■ **EXERCISE**: Below are some entries; can you quote all of them exactly?

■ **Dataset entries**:
»»
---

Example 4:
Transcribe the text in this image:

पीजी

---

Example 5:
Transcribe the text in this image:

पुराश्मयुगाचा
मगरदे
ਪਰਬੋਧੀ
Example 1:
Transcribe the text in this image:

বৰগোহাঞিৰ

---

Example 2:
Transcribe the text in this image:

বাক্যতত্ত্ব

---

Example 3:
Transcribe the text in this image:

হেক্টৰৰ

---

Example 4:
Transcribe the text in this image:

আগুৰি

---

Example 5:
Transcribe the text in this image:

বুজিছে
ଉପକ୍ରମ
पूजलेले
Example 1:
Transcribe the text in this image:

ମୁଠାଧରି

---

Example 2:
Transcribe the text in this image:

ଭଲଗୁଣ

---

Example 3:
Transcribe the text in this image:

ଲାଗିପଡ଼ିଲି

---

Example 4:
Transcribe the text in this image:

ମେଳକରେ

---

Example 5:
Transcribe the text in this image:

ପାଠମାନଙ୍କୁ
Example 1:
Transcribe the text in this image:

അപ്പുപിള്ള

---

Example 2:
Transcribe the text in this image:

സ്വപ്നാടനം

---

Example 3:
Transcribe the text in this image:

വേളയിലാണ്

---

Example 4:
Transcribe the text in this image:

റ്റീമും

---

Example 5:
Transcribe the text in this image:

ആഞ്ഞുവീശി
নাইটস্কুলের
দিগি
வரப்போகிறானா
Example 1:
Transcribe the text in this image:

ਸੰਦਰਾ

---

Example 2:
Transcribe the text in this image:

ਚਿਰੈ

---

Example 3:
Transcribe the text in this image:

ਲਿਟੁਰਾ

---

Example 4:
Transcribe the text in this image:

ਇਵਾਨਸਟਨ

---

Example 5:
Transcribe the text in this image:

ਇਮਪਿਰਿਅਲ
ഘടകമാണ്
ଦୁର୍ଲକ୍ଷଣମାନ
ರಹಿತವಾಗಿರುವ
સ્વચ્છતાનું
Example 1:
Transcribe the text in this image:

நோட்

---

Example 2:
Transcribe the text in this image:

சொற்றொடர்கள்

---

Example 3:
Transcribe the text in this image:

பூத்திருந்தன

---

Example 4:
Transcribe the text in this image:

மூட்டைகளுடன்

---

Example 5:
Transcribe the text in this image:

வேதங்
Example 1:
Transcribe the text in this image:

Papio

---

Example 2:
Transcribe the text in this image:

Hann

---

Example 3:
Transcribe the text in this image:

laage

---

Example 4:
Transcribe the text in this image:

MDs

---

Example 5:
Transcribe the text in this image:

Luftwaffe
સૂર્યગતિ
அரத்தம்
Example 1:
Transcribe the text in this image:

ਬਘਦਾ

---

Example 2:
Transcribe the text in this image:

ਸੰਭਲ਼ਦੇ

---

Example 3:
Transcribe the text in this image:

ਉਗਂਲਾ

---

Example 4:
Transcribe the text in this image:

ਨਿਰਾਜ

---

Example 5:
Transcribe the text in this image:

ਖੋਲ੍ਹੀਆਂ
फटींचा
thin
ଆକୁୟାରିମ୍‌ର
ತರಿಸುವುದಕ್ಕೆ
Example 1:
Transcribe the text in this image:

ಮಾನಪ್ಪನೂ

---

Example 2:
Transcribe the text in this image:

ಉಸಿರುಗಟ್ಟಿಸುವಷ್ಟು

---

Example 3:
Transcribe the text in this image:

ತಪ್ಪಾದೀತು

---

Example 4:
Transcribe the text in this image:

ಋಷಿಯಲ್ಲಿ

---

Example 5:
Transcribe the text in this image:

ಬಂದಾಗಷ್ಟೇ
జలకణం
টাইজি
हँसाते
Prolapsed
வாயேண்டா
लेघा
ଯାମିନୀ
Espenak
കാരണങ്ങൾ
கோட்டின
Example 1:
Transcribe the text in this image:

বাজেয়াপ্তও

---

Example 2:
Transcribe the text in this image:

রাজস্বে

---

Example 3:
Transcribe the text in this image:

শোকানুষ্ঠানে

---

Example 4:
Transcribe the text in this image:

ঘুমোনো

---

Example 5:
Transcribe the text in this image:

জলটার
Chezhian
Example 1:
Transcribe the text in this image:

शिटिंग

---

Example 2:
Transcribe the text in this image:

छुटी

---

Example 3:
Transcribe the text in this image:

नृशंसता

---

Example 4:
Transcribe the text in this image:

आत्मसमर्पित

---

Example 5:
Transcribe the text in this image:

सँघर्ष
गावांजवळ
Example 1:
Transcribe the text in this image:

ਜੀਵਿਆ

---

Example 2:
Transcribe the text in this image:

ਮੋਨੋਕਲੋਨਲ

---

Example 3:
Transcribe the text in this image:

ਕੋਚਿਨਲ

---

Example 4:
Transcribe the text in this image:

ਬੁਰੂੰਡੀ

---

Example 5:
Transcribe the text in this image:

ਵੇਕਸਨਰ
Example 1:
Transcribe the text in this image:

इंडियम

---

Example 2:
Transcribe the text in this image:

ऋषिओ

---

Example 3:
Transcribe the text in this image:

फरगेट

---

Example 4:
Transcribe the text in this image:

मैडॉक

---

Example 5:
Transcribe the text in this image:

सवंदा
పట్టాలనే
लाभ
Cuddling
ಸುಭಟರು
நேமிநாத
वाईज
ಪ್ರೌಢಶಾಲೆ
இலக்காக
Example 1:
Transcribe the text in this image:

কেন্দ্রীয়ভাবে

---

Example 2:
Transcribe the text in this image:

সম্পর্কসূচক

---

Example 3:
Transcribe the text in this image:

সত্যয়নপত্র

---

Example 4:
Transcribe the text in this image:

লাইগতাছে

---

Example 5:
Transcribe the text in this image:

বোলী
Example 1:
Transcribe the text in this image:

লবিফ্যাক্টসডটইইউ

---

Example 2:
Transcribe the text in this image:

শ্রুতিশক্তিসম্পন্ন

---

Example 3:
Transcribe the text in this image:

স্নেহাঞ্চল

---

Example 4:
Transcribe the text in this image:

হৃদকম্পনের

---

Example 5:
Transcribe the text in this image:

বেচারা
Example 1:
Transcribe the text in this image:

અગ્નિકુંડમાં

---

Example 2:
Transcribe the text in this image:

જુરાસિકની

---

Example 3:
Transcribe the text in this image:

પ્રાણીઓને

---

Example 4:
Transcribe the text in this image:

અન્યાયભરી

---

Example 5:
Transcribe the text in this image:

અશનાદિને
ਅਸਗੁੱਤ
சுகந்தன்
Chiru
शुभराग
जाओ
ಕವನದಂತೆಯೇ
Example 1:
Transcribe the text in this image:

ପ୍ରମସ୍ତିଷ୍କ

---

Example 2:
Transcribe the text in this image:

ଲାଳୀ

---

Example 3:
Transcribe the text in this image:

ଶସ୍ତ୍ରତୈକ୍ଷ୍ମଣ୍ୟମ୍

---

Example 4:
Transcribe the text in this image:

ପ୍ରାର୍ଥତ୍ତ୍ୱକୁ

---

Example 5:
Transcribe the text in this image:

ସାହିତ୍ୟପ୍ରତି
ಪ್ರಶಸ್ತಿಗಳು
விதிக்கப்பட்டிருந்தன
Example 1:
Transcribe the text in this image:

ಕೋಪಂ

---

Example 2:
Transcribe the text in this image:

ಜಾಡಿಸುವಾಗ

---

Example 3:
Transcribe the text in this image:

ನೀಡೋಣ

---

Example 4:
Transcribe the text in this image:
««
■ **EXERCISE RESULT**:
---

Example 4:
Transcribe the text in this image:

पीजी

---

Example 5:
Transcribe the text in this image:

पुराश्मयुगाचा
मगरदे
ਪਰਬੋਧੀ
Example 1:
Transcribe the text in this image:

বৰগোহাঞিৰ

---

Example 2:
Transcribe the text in this image:

বাক্যতত্ত্ব

---

Example 3:
Transcribe the text in this image:

হেক্টৰৰ

---

Example 4:
Transcribe the text in this image:

আগুৰি

---

Example 5:
Transcribe the text in this image:

বুজিছে
ଉପକ୍ରମ
पूजलेले
Example 1:
Transcribe the text in this image:

ମୁଠାଧରି

---

Example 2:
Transcribe the text in this image:

ଭଲଗୁଣ

---

Example 3:
Transcribe the text in this image:

ଲାଗିପଡ଼ିଲି

---

Example 4:
Transcribe the text in this image:

ମେଳକରେ

---

Example 5:
Transcribe the text in this image:

ପାଠମାନଙ୍କୁ
Example 1:
Transcribe the text in this image:

അപ്പുപിള്ള

---

Example 2:
Transcribe the text in this image:

സ്വപ്നാടനം

---

Example 3:
Transcribe the text in this image:

വേളയിലാണ്

---

Example 4:
Transcribe the text in this image:

റ്റീമും

---

Example 5:
Transcribe the text in this image:

ആഞ്ഞുവീശി
নাইটস্কুলের
দিগি
வரப்போகிறானா
Example 1:
Transcribe the text in this image:

ਸੰਦਰਾ

---

Example 2:
Transcribe the text in this image:

ਚਿਰੈ

---

Example 3:
Transcribe the text in this image:

ਲਿਟੁਰਾ

---

Example 4:
Transcribe the text in this image:

ਇਵਾਨਸਟਨ

---

Example 5:
Transcribe the text in this image:

ਇਮਪਿਰਿਅਲ
ഘടകമാണ്
ଦୁର୍ଲକ୍ଷଣମାନ
ರಹಿತವಾಗಿರುವ
સ્વચ્છતાનું
Example 1:
Transcribe the text in this image:

நோட்

---

Example 2:
Transcribe the text in this image:

சொற்றொடர்கள்

---

Example 3:
Transcribe the text in this image:

பூத்திருந்தன

---

Example 4:
Transcribe the text in this image:

மூட்டைகளுடன்

---

Example 5:
Transcribe the text in this image:

வேதங்
Example 1:
Transcribe the text in this image:

Papio

---

Example 2:
Transcribe the text in this image:

Hann

---

Example 3:
Transcribe the text in this image:

laage

---

Example 4:
Transcribe the text in this image:

MDs

---

Example 5:
Transcribe the text in this image:

Luftwaffe
સૂર્યગતિ
அரத்தம்
Example 1:
Transcribe the text in this image:

ਬਘਦਾ

---

Example 2:
Transcribe the text in this image:

ਸੰਭਲ਼ਦੇ

---

Example 3:
Transcribe the text in this image:

ਉਗਂਲਾ

---

Example 4:
Transcribe the text in this image:

ਨਿਰਾਜ

---

Example 5:
Transcribe the text in this image:

ਖੋਲ੍ਹੀਆਂ
फटींचा
thin
ଆକୁୟାରିମ୍‌ର
ತರಿಸುವುದಕ್ಕೆ
Example 1:
Transcribe the text in this image:

ಮಾನಪ್ಪನೂ

---

Example 2:
Transcribe the text in this image:

ಉಸಿರುಗಟ್ಟಿಸುವಷ್ಟು

---

Example 3:
Transcribe the text in this image:

ತಪ್ಪಾದೀತು

---

Example 4:
Transcribe the text in this image:

ಋಷಿಯಲ್ಲಿ

---

Example 5:
Transcribe the text in this image:

ಬಂದಾಗಷ್ಟೇ
జలకణం
টাইজি
हँसाते
Prolapsed
வாயேண்டா
लेघा
ଯାମିନୀ
Espenak
കാരണങ്ങൾ
கோட்டின
Example 1:
Transcribe the text in this image:

বাজেয়াপ্তও

---

Example 2:
Transcribe the text in this image:

রাজস্বে

---

Example 3:
Transcribe the text in this image:

শোকানুষ্ঠানে

---

Example 4:
Transcribe the text in this image:

ঘুমোনো

---

Example 5:
Transcribe the text in this image:

জলটার
Chezhian
Example 1:
Transcribe the text in this image:

शिटिंग

---

Example 2:
Transcribe the text in this image:

छुटी

---

Example 3:
Transcribe the text in this image:

नृशंसता

---

Example 4:
Transcribe the text in this image:

आत्मसमर्पित

---

Example 5:
Transcribe the text in this image:

सँघर्ष
गावांजवळ
Example 1:
Transcribe the text in this image:

ਜੀਵਿਆ

---

Example 2:
Transcribe the text in this image:

ਮੋਨੋਕਲੋਨਲ

---

Example 3:
Transcribe the text in this image:

ਕੋਚਿਨਲ

---

Example 4:
Transcribe the text in this image:

ਬੁਰੂੰਡੀ

---

Example 5:
Transcribe the text in this image:

ਵੇਕਸਨਰ
Example 1:
Transcribe the text in this image:

इंडियम

---

Example 2:
Transcribe the text in this image:

ऋषिओ

---

Example 3:
Transcribe the text in this image:

फरगेट

---

Example 4:
Transcribe the text in this image:

मैडॉक

---

Example 5:
Transcribe the text in this image:

सवंदा
పట్టాలనే
लाभ
Cuddling
ಸುಭಟರು
நேமிநாத
वाईज
ಪ್ರೌಢಶಾಲೆ
இலக்காக
Example 1:
Transcribe the text in this image:

কেন্দ্রীয়ভাবে

---

Example 2:
Transcribe the text in this image:

সম্পর্কসূচক

---

Example 3:
Transcribe the text in this image:

সত্যয়নপত্র

---

Example 4:
Transcribe the text in this image:

লাইগতাছে

---

Example 5:
Transcribe the text in this image:

বোলী
Example 1:
Transcribe the text in this image:

লবিফ্যাক্টসডটইইউ

---

Example 2:
Transcribe the text in this image:

শ্রুতিশক্তিসম্পন্ন

---

Example 3:
Transcribe the text in this image:

স্নেহাঞ্চল

---

Example 4:
Transcribe the text in this image:

হৃদকম্পনের

---

Example 5:
Transcribe the text in this image:

বেচারা
Example 1:
Transcribe the text in this image:

અગ્નિકુંડમાં

---

Example 2:
Transcribe the text in this image:

જુરાસિકની

---

Example 3:
Transcribe the text in this image:

પ્રાણીઓને

---

Example 4:
Transcribe the text in this image:

અન્યાયભરી

---

Example 5:
Transcribe the text in this image:

અશનાદિને
ਅਸਗੁੱਤ
சுகந்தன்
Chiru
शुभराग
जाओ
ಕವನದಂತೆಯೇ
Example 1:
Transcribe the text in this image:

ପ୍ରମସ୍ତିଷ୍କ

---

Example 2:
Transcribe the text in this image:

ଲାଳୀ

---

Example 3:
Transcribe the text in this image:

ଶସ୍ତ୍ରତୈକ୍ଷ୍ମଣ୍ୟମ୍

---

Example 4:
Transcribe the text in this image:

ପ୍ରାର୍ଥତ୍ତ୍ୱକୁ

---

Example 5:
Transcribe the text in this image:

ସାହିତ୍ୟପ୍ରତି
ಪ್ರಶಸ್ತಿಗಳು
விதிக்கப்பட்டிருந்தன
Example 1:
Transcribe the text in this image:

ಕೋಪಂ

---

Example 2:
Transcribe the text in this image:

ಜಾಡಿಸುವಾಗ

---

Example 3:
Transcribe the text in this image:

ನೀಡೋಣ

---

Example 4:
Transcribe the text in this image:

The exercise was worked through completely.